パーキンソン病は、脳の神経伝達物質である「ドパミン」が少なくなり、動作が遅くなるなどの運動障害が現れる病気です。「パーキンソン病になると、何年かしたら寝たきりになる」などといわれたこともありましたが、現在は適切な治療によって進行を遅らせ、自立した生活を長く送れるようになってきました。

「ドパミン」という神経伝達物質が減少して起こる

パーキンソン病は、脳の黒質というところでつくられるドパミン(ドーパミンともいう)が減少することによって起こります。ドパミンは脳からの指令を筋肉に伝える役目を担っていることから、その量が減ることによってさまざまな運動障害が起こるようになります。そして、パーキンソン病はゆっくり進行するのが特徴です。

代表的な症状は、
①手足がふるえる……何もせずじっとしているときに小刻みにふるえる
②筋肉がこわばる……筋肉がこわばって動かしにくくなる、表情が乏しくなる
③動作が遅くなる……動作が鈍くなる、歩行時に足が出にくくなる、声が小さくなる
④体のバランスをとりにくくなる……バランスをとりにくくなり転びやすくなる
などで、これらは4大症状と呼ばれます。このうち④は進行してから出てくる症状です。

運動障害以外にも、精神症状(うつ状態、妄想など)、物忘れなど認知症のような症状、感覚の異常(関節痛、手足のしびれ、嗅覚障害など)、睡眠障害(不眠、中途覚醒など)のほか、便秘や排尿障害が起こることもあります。 パーキンソン病は50歳以降に多い病気で患者は年をとるほど増えますが、若い人にもみられます。40歳以下で発症した場合は若年性パーキンソン病と呼ばれます。
パーキンソン病は厚生労働省が指定する難病の一つになっており、症状などの条件を満たせば、医療費の公的な補助が受けられます。

脳神経内科や神経内科で検査・診断を受ける

パーキンソン病を専門とする診療科は、脳神経内科、あるいは神経内科です。手術が必要になったときに担当する脳神経外科でも診てもらえます。パーキンソン病と思われる症状が現れたときはこれらの診療科に受診するか、まずかかりつけ医に相談し、適切な医療機関を紹介してもらってもよいでしょう。

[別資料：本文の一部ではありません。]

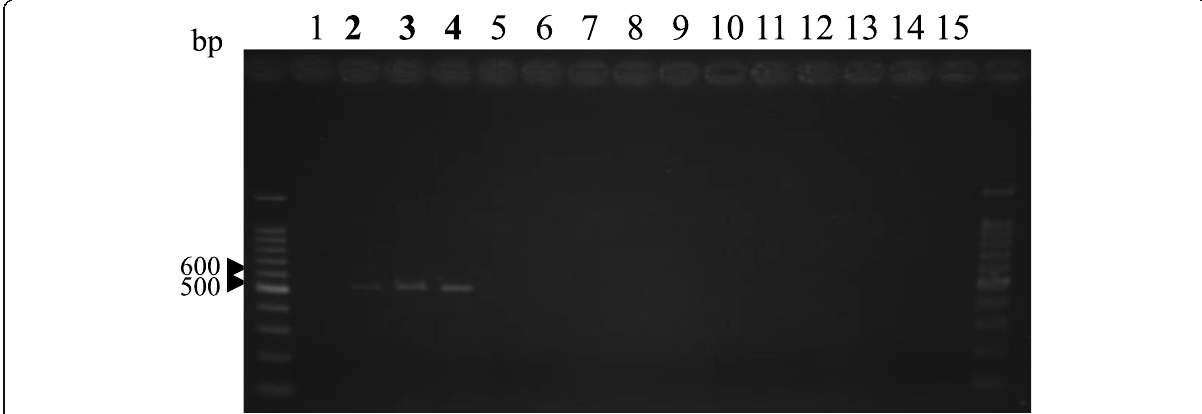
Fig. 1 Amplified products obtained by the primer pair hopRC/hanFC. Lanes 1 – 4: lily isolates of Fusarium oxysporum pathogenic to lilies; lanes 5 – 7: non-pathogenic isolates of F. oxysporum obtained from lily roots; lane 8 – 14: tester isolates of F. oxysporum ; lane 15: negative control. Marker used was 100 ladder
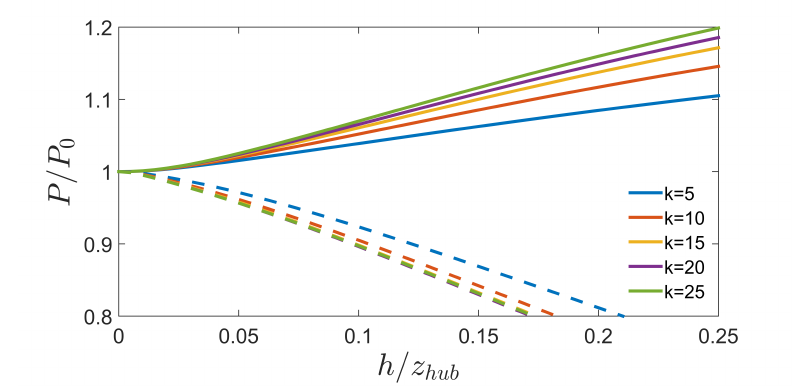
Figure 6. Power output predictions for several windbreak porosities based on the top-down model along with LES data. Solid lines indicate S x = ∞ , and dashed lines indicate S x =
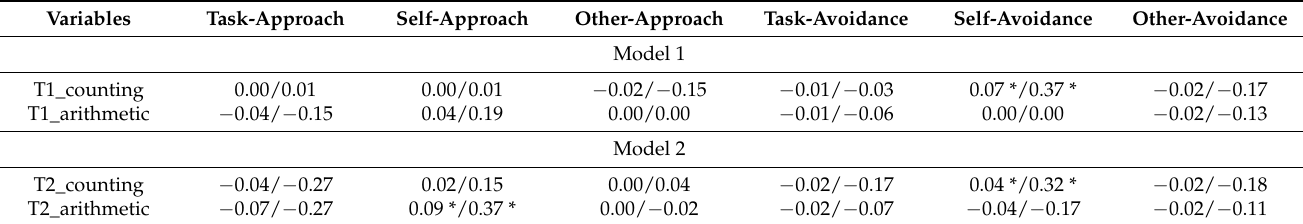
Table 2. Path coefficients of concurrent effect and predictive effect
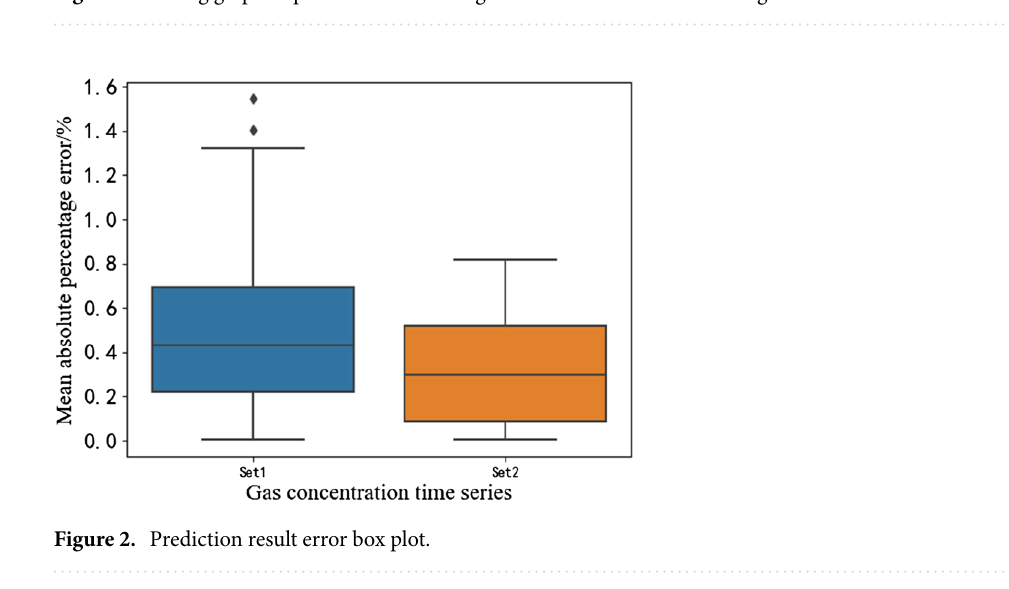
Figure 1. Fitting graph of prediction results of gas concentration in the working face based on the ANN.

医療機関では、問診で医師が症状や経過、既往歴、服薬の状況、家族歴などを患者に聞き、患者の手足の動きを見てパーキンソン病特有の症状がないか確認します。検査では、血液検査や尿検査などのほかに、下記のような画像検査も行われます。

●MRI(磁気共鳴画像診断)……脳の形態を見たり、脳梗塞や脳腫瘍など、ほかの病気が症状の原因になっていないかを調べたりします。同様の目的でCT検査が行われることもあります。いずれもパーキンソン病では異常はみられません。

●MIBG心筋シンチグラフィ……MIBGという微量の放射線を出す薬剤を投与し、脳の血流がわかるSPECT(単一光子放射断層撮影)で画像撮影します。MIBGは心臓に集まる特徴があり、パーキンソン病では心臓に集まる薬剤が減少するので診断の参考になります。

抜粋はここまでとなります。